= Beginning of Section =

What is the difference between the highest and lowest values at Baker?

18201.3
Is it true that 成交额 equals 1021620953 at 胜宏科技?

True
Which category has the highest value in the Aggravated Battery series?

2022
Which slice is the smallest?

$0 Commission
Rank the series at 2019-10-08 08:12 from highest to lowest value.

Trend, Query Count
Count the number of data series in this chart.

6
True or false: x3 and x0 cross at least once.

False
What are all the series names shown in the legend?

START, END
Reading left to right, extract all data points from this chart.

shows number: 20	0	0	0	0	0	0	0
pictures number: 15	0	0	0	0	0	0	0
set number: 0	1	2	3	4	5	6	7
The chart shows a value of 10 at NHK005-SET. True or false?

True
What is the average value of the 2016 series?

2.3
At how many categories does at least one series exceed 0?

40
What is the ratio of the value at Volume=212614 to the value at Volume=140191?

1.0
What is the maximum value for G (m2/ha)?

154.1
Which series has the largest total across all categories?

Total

= End of Section =

Please give all the records above again with the word "series" renamed to "line" throughout, leaving everything else unchanged.

What is the difference between the highest and lowest values at Baker?

18201.3
Is it true that 成交额 equals 1021620953 at 胜宏科技?

True
Which category has the highest value in the Aggravated Battery line?

2022
Which slice is the smallest?

$0 Commission
Rank the line at 2019-10-08 08:12 from highest to lowest value.

Trend, Query Count
Count the number of data line in this chart.

6
True or false: x3 and x0 cross at least once.

False
What are all the line names shown in the legend?

START, END
Reading left to right, extract all data points from this chart.

shows number: 20	0	0	0	0	0	0	0
pictures number: 15	0	0	0	0	0	0	0
set number: 0	1	2	3	4	5	6	7
The chart shows a value of 10 at NHK005-SET. True or false?

True
What is the average value of the 2016 line?

2.3
At how many categories does at least one line exceed 0?

40
What is the ratio of the value at Volume=212614 to the value at Volume=140191?

1.0
What is the maximum value for G (m2/ha)?

154.1
Which line has the largest total across all categories?

Total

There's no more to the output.